If you have downloaded a previous copy–and especially if you will take up Parts II, III, and/or IV — I strongly recommend that you obtain the new version!! T.R.
textbook commentary
It is surprising to me that the initiation of this textbook blog seems to have reduced, rather than expanded, commentary on SL (which I used to receive regularly by e-mail). It is not the case that fewer people are using the text. Perhaps the public nature the forum discourages participation? Or maybe nobody wants to be “the first”? If you have an explanation, I would love to hear. For now, I can only encourage you that I welcome comments, and that the public nature of the forum lets your discussion benefit others (and email is still fine). T.R.
SLAPP: Symbolic Logic APP
For what it is worth, I am embarked on a (long-term) project to produce an open-source computer application that would be a context for creation, submission, and correction of exercises for Symbolic Logic. If you are contemplating study of Symbolic Logic, do not “wait for it,” it will be a long time coming. However over the next years I do hope to release the program bit by bit. Among goals are,
- Exercises are cleaner and easier (more fun) in SLAPP than on paper. (This is not trivially true – see many existing web apps.)
- Provides contextual feedback and checking, with goal that students always complete exercises correctly – or at least know that and where they have problems.
- Runs on as many platforms as possible – but primarily on laptop / desktop.
Quite generally, logic software is beset by a problem of resources: The market is not large enough to support full-scale commercial development (as for mathematics), and instructors may have neither the time nor training to develop full-fledged software projects on their own. I hope to overcome at least the time problem by the magic of “retirement”! T.R.
jolly good
As a retired engineer, I decided to get back to my passion of understanding ethics. Most of the works were clearly woolly and very soon I realized that I needed to enhance my skills in logic to make any headway in this direction. Most of the recent books in logic were loaded in formal mathematics and appeared way beyond my reach. It was then that Prof Roy’s book on the Internet came as a pleasant surprise. Two years later, I managed to complete most of the exercises in his book and understand the principles. It is to Prof Roy’s credit that someone like me with little training in formal mathematics can learn such a difficult subject and all along keep my interest in it without being daunted by the complexity of the subject. During this journey, Prof Roy gave his time unstintingly to respond to my queries. Nuggets of Russelian wit, veiled challenges to the daredevils, and his love for his family are sprinkled in every chapter in this book. What attracted me most were the problems at the end of each chapter; in every chapter you invariably find one which asks the student to draft a short note explaining the main ideas in the chapter in a language his teenage daughter can understand. It is well known that, if you understand something well, you ought to be able to communicate that to the non-initiated. And, equally if you teach someone what you learnt, your concepts become even clearer. As the Tamil poet says, knowledge is rare commodity that grows by giving. To recognize this and challenge the reader to try his hands at this, Prof Roy shows great intuition in the art of teaching.
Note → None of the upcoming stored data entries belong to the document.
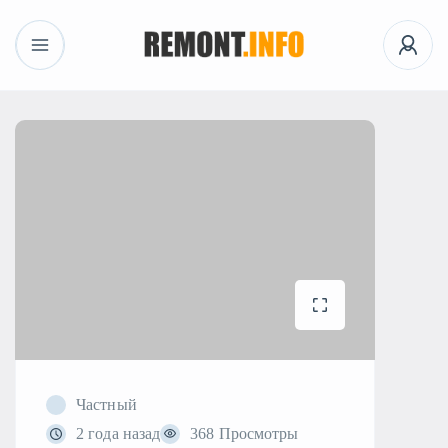
Частный
2 года назад
368 Просмотры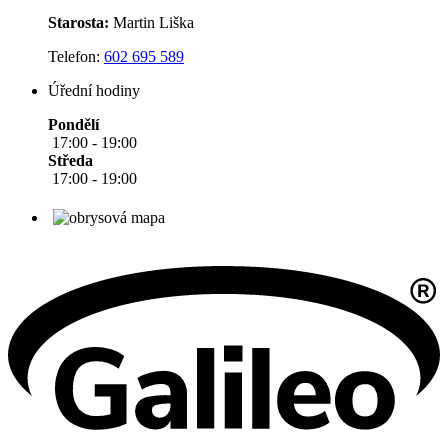
Starosta:
Martin Liška
Telefon:
602 695 589
Úřední hodiny
Pondělí
17:00 - 19:00
Středa
17:00 - 19:00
As an old man living in the UK, I cannot say his book is cool, but perhaps I could say it is jolly good. R.V.
answers to exercises
The complete answers to exercises is included in the answers version for instructors (including “hard-core” exercises later in the text). With this, it is easy for me to move answers in or out of the Selected Answers. Short of including them all, if you think some answer(s) should or should not be included among the Selected Answers, let me know. T.R.